O preço de transferência desempenha um papel fundamental no cálculo do Imposto de Renda da Pessoa Jurídica (IRPJ) e da Contribuição Social sobre o Lucro Líquido (CSLL) no Brasil, uma vez que estabelece as condições sob as quais as empresas devem calcular e declarar seus lucros. Quando empresas vinculadas realizam transações entre si, os preços aplicados nessas transações podem influenciar diretamente o valor da base de cálculo desses tributos. Se os preços praticados estiverem abaixo ou acima do valor de mercado, isso pode gerar uma redução ou aumento indevido da base tributável, afetando a quantia de IRPJ e CSLL a ser paga ao governo.
As novas regras de preços de transferência, estabelecidas pela Lei nº 14.596/2023, exigem que as empresas realizem suas transações com partes relacionadas de forma que os preços estejam em conformidade com o que seria praticado entre partes independentes. O não cumprimento dessas normas pode resultar em ajustes fiscais e penalidades, além de possíveis autuações da Receita Federal.
As principais alterações envolvem a definição de partes relacionadas e a aplicação de métodos de precificação mais flexíveis. Atualmente, o Brasil seguia um modelo de preços de transferência baseado em margens fixas e com algumas limitações nas comparações de transações internacionais.

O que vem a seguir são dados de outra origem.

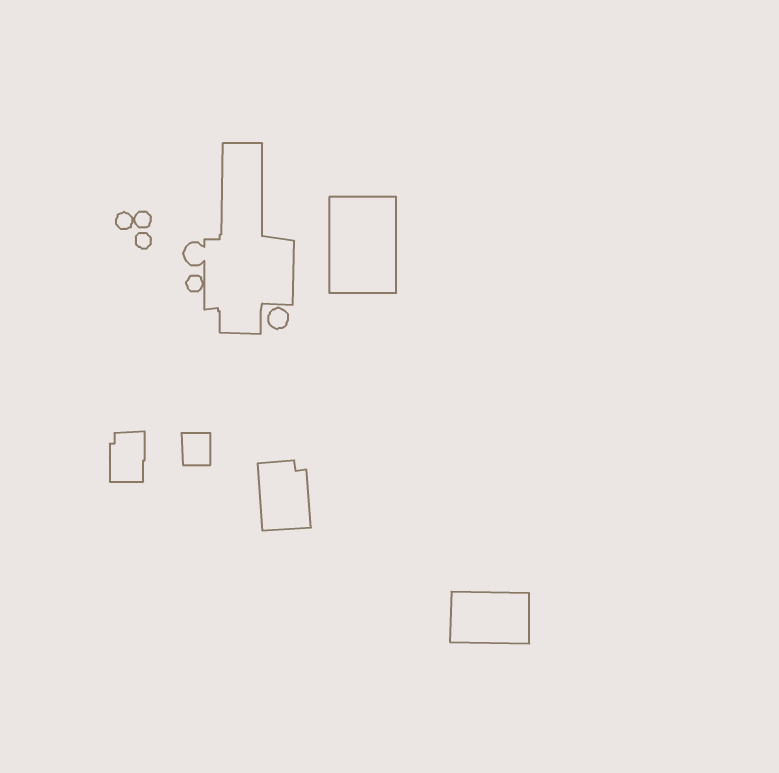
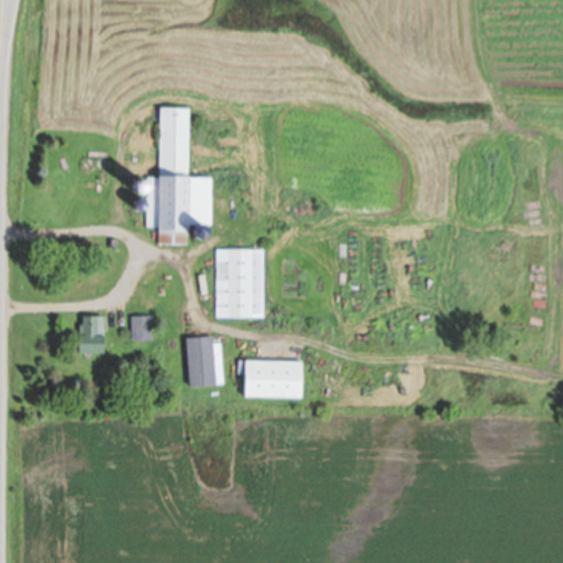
building: [329,197,396,293] -> [217,250,265,319]
building: [450,592,529,644] -> [244,360,301,397]

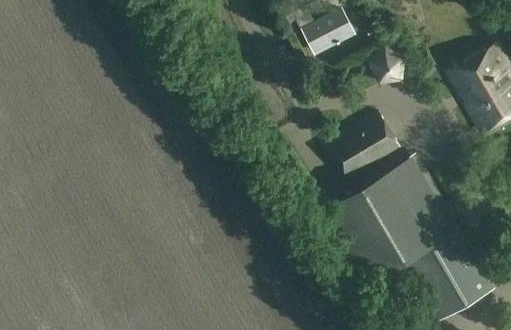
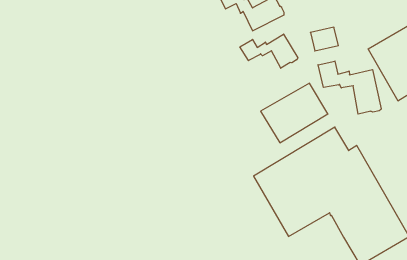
building: none -> [240,34,298,68]
building: none -> [318,61,381,114]

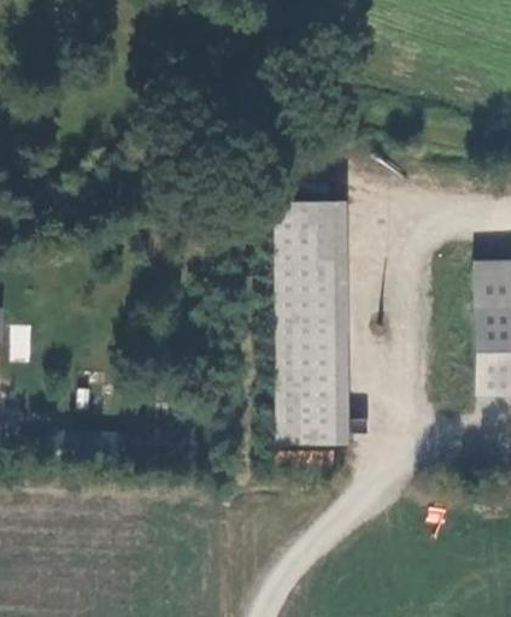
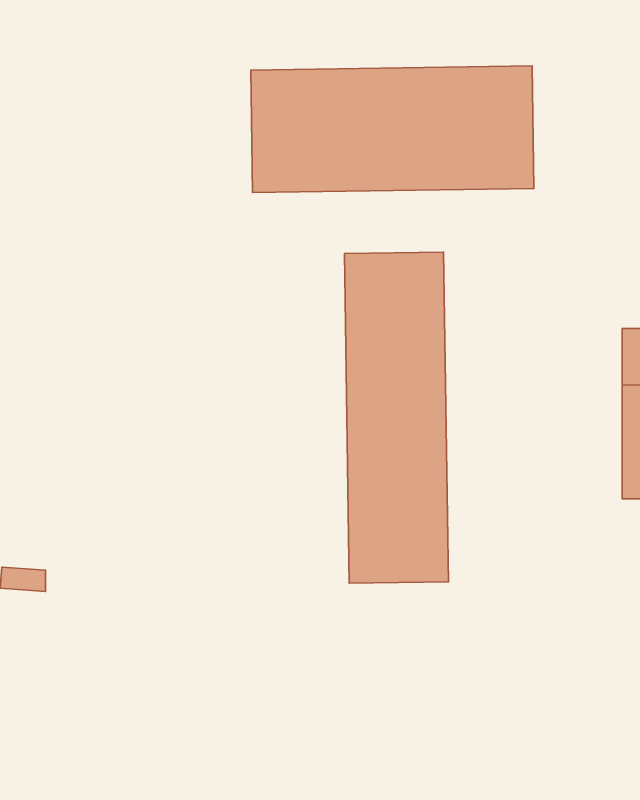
building: none -> [251,66,534,193]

A nova lei de preços de transferência propõe um pleno alinhamento com as diretrizes da OCDE, o que significa que o Brasil agora adota uma abordagem mais moderna e flexível. Isso inclui a utilização de comparáveis de mercado e a aplicação de métodos reconhecidos internacionalmente, como o Transactional Net Margin Method (TNMM) e o Profit Split Method (PSM).
Antes da mudança, o conceito de partes relacionadas era limitado principalmente às empresas que possuíam um vínculo direto de controle acionário. Agora, a definição foi ampliada, incluindo situações em que as empresas têm influência significativa umas sobre as outras, mesmo sem um controle acionário direto. Isso pode envolver empresas que compartilham o mesmo controlador ou que possuem interesses comerciais comuns.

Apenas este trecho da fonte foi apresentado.